Inevitably, I recall the opposition I knew in my country: honest, consistent, serious. People who had paid a huge price for daring not to be two-faced. But I couldn’t help but think, also, of a certain little up-and-comer in a youth opposition party in my city who, after my expulsion from the mass media, wanted to “hire” me to teach journalism to the ten members of his group. What was the attraction that “freedom fighter” found to tempt me with his offer?
“You give us some little classes, which you can, and I will immediately sign a certificate saying you are politically persecuted and have collaborated with the dissidence. With this and your own history, you’ll be in la Yuma — the U.S.A. — before you know it….”
I still check my conscience regarding whether I was too hurtful in my response.
But what I don’t doubt is the God’s truth: The romantic enthusiasm that permeates certain circles outside Cuba, that constant feeling of the epic of a people in struggle against their oppressors, this perspective of society that has closed ranks in search of its rights; it is a beautiful view, but false.
Cuba has eleven million souls. Ivonne Malleza is one. José Daniel Ferrer is one. The Cuban Commission for Human Rights and National Reconciliation is Elizardo Sanchez. Bloggers truly active in the struggle don’t exceed ten. Yoani is one. Dagoberto is one. Biscet is one. The courageous protagonists who protest by banging on pots and pans in the Cuatro Caminos markets and who protests in Fraternity Park never exceed five, always surrounded by fifty, a hundred, impassive observers who do not move a finger to fend off the thugs.
I want them to be more. There were not ninety Ladies in White scattered throughout the country, but there were at least ninety thousand that should have been. I wish that the nine million Cubans who affixed their signatures (signatures infected with fear and apathy) in 2002 to guarantee Socialism in the Constitution of the Republic, would have added more of their names to the Varela Project, which that same year collected eleven thousand real names. I wish that one day the crowd would be reversed, and that the handful of those cornered, encircled by the crowd, were not Laura Pollan and her women, but rather the tools of the system surrounded by brave Cubans. But my desire is not enough.
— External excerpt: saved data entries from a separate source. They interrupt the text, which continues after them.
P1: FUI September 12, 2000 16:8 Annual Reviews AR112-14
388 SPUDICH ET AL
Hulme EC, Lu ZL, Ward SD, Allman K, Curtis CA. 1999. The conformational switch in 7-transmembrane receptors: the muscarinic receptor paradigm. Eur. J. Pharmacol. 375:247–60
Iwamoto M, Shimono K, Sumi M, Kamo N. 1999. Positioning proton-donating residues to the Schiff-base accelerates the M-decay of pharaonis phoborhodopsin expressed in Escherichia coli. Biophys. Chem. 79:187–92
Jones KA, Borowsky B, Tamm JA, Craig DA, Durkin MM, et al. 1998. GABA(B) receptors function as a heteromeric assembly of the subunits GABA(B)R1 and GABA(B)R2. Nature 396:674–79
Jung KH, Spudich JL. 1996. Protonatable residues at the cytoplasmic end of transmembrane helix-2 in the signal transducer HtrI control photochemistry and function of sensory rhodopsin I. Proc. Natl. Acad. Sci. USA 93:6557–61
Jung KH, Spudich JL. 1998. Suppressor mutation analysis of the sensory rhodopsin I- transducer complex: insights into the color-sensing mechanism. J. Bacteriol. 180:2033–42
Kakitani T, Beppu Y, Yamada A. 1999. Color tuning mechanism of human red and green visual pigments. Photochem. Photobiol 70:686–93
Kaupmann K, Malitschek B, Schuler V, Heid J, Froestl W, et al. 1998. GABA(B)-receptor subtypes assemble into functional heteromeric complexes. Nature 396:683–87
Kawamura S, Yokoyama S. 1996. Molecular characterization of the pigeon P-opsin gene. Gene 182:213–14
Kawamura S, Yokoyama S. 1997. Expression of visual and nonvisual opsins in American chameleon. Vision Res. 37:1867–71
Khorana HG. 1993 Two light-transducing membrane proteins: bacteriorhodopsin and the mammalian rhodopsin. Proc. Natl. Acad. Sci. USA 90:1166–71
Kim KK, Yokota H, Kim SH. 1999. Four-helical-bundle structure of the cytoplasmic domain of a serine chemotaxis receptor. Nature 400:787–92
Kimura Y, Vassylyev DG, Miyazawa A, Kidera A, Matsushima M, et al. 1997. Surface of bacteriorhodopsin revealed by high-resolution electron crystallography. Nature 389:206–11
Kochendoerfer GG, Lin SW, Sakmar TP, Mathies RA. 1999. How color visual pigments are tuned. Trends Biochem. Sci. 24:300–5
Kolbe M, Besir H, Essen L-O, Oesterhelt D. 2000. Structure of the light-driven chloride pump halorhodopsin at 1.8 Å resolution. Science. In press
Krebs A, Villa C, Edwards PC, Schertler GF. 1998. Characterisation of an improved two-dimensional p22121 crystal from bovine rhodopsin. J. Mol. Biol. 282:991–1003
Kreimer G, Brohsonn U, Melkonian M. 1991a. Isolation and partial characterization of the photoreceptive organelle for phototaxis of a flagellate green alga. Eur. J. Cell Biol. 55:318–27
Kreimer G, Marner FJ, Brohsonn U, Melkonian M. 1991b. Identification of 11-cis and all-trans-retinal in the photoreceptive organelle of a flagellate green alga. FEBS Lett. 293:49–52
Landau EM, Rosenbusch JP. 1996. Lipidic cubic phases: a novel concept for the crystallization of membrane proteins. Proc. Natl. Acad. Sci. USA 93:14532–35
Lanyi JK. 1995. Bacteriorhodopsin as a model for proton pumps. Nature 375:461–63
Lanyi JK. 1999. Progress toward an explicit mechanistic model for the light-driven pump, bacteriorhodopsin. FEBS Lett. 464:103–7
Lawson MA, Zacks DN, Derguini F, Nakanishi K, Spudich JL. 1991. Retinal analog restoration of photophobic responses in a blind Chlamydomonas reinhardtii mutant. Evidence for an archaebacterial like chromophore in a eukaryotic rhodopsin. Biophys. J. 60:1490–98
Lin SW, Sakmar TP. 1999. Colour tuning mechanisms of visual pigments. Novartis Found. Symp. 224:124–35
We Cubans crush the larvae under military boots, and as Kant warned, “Whomever voluntarily turns worm should not protest if they decide to trample him.” Two million of us have escaped. Eleven million remain inside. Half of those eleven million also want to escape. Of the other half, the majority watch the bulls from the sidelines and wait for better times. They subsist. A much too small minority don’t want to escape, nor are they resigned to living without freedom, They are almost as few as the family that has taken over the whole Island, and that will drift away only when all its members are already dead.
So brief is the recent history of my country. In a cruel paragraph one can put tons of words, books, frustrations, desires, longings.
I think it’s time to take off our masks and look at our wrinkles in the mirror: The Castros won. They will die in power. They will yield when it pleases them, or when it pleases biology. And the millions of Cubans (unmotivated at present) in the public plazas every May Day, the hundreds of Central Havanans congregating in front of the homes of the disaffected to launch repudiations, insults, blows, and those who looked with amazement at my friend, a woman from Santiago who thought she would find her countrymen at war and found them at a party, they are the undeniable trophy of the winners.